Last modified 4 years ago

BBN-W6 offline, due to hardware error

Reported by: vjo Owned by: ttoll
Priority: major Milestone:
Component: Infrastructure: Rack hardware Version: baseline
Keywords: Cc:

Description

bbn-w6 spontaneously rebooted, and is having hardware errors; log says:

Jun 30 05:05:58 bbn-w6 kernel: [Hardware Error]: Machine check events logged
Jun 30 05:07:27 bbn-w6 kernel: [Hardware Error]: Machine check events logged
Jun 30 05:11:07 bbn-w6 kernel: [Hardware Error]: Machine check events logged
Jun 30 05:12:27 bbn-w6 kernel: [Hardware Error]: Machine check events logged
Jun 30 05:12:35 bbn-w6 mcelog: Corrected memory errors on page fae23a000 exceed threshold 10 in 24h: 10 in 24h
Jun 30 05:12:35 bbn-w6 mcelog: Location SOCKET:1 CHANNEL:0 DIMM:? []
Jun 30 05:12:35 bbn-w6 mcelog: Offlining page fae23a000

It has been taken offline in OpenStack? and xCAT, but has been left powered on, in order to aid in investigation. The openstack-nova-compute service has also been disabled.

Change History

Changed 6 years ago by ibaldin

Still reporting same problems

Changed 5 years ago by ibaldin

Please open a ticket with IBM and note it on the ticket.

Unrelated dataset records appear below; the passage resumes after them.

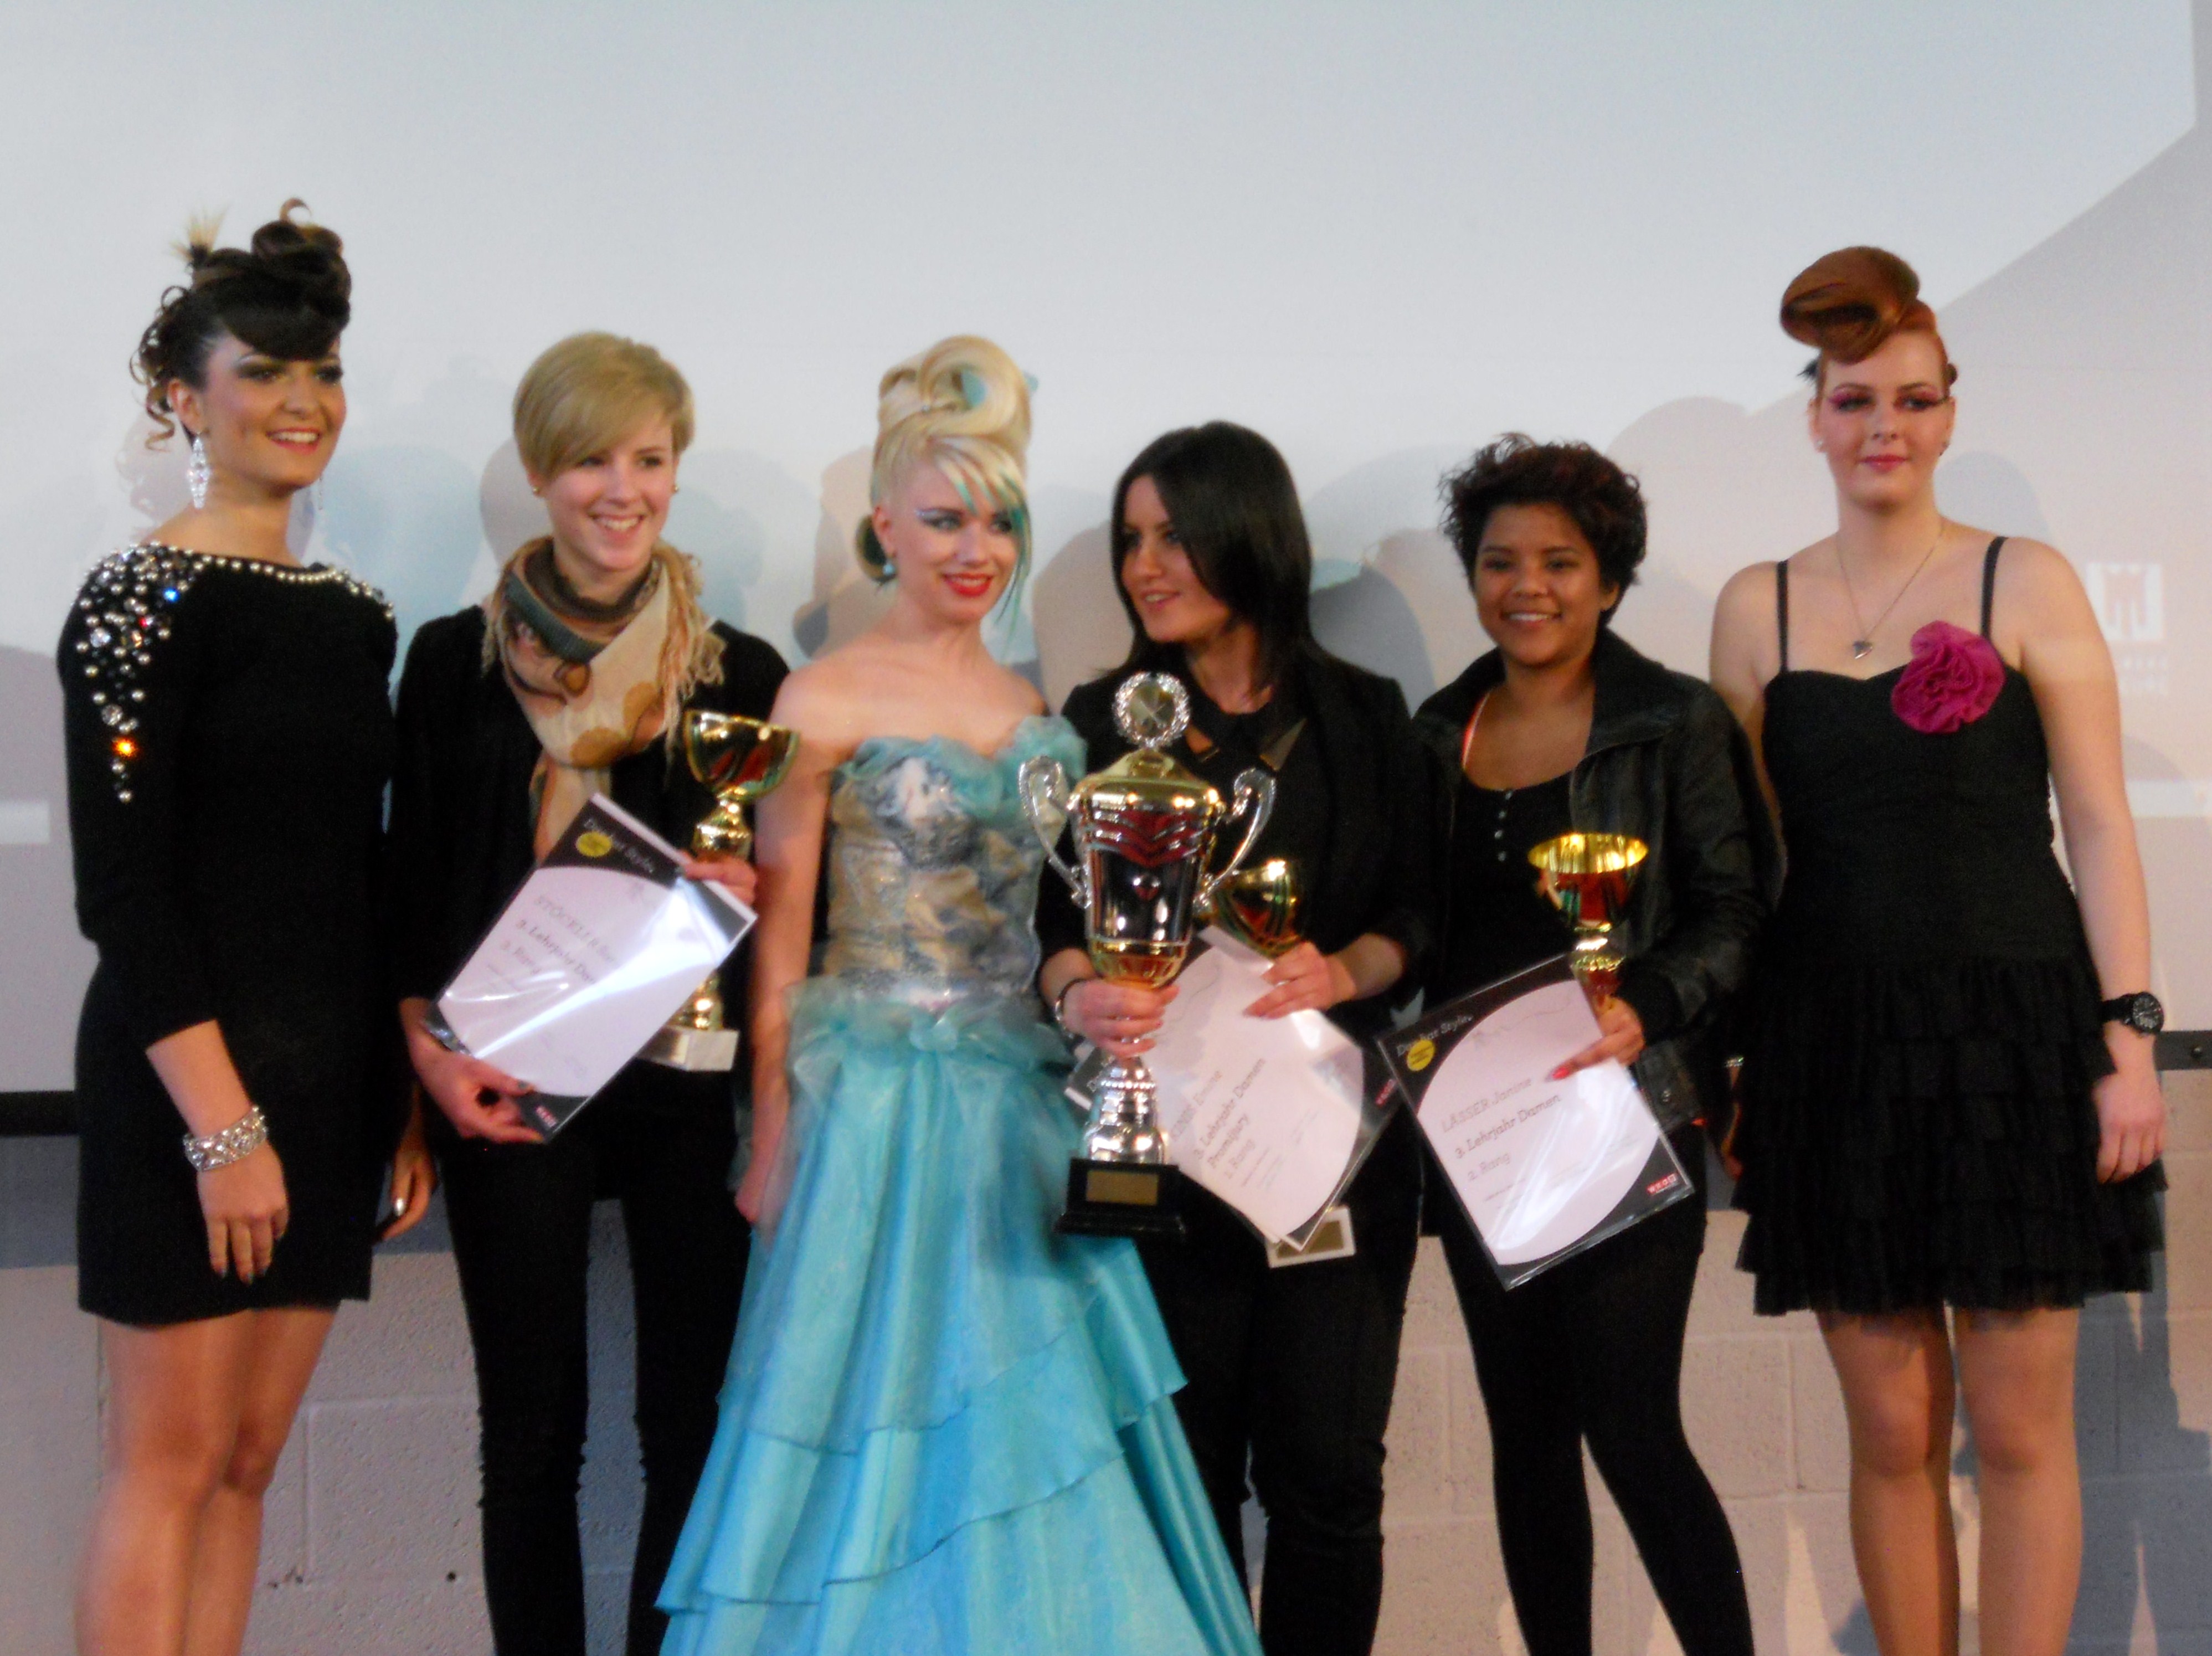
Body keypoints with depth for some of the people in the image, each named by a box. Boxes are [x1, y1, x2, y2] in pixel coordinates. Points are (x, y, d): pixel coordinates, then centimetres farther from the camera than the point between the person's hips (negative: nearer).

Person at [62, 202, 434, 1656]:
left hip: (331, 1085, 7)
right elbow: (120, 884, -14)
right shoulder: (145, 598, -8)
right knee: (171, 1463, 0)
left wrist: (405, 1096, 11)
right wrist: (224, 1123, -18)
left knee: (248, 1462, 11)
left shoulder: (356, 614, 13)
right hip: (188, 1081, -7)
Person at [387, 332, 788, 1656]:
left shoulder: (742, 674, 5)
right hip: (511, 1083, -1)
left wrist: (751, 891, -13)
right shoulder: (459, 658, 5)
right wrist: (433, 1053, -8)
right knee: (532, 1424, 5)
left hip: (689, 1081, 1)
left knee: (694, 1420, 4)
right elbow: (413, 888, 5)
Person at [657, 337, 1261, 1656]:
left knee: (1040, 1426, 9)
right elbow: (779, 942, -6)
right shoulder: (826, 701, -6)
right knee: (894, 1401, 2)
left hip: (1026, 1104, 5)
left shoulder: (1033, 707, 10)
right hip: (882, 1096, -5)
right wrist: (774, 1139, -9)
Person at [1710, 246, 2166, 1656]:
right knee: (1892, 1431, 7)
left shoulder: (2026, 584, 3)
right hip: (1836, 1048, 2)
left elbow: (2100, 823, 0)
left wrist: (2129, 1035, -7)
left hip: (2015, 1036, -2)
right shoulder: (1757, 608, 9)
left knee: (2019, 1425, 3)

Changed 5 years ago by ibaldin

ping

Changed 5 years ago by ibaldin

  • owner changed from jonmills to ttoll
  • status changed from new to assigned

Changed 5 years ago by vjo

Ping.
I recently had to clean up MCE log in /var/log, since it had grown to 15G(!).

Changed 4 years ago by wardag31

I've contacted IBM support and opened a new case. The case ID is A08RQH7. IBM sent a replacement for DIMM 13 to BBN. Tim Upthegrove installed the new DIMM and BBN-W6 failed the new DIMM. Upgraded UEFI firmware to lastest version (1.80). DIMM error cleared and BBN-W6 can create OpenStack? instances successfully.

Changed 4 years ago by wardag31

  • status changed from assigned to closed
  • resolution set to fixed
Note: See TracTickets for help on using tickets.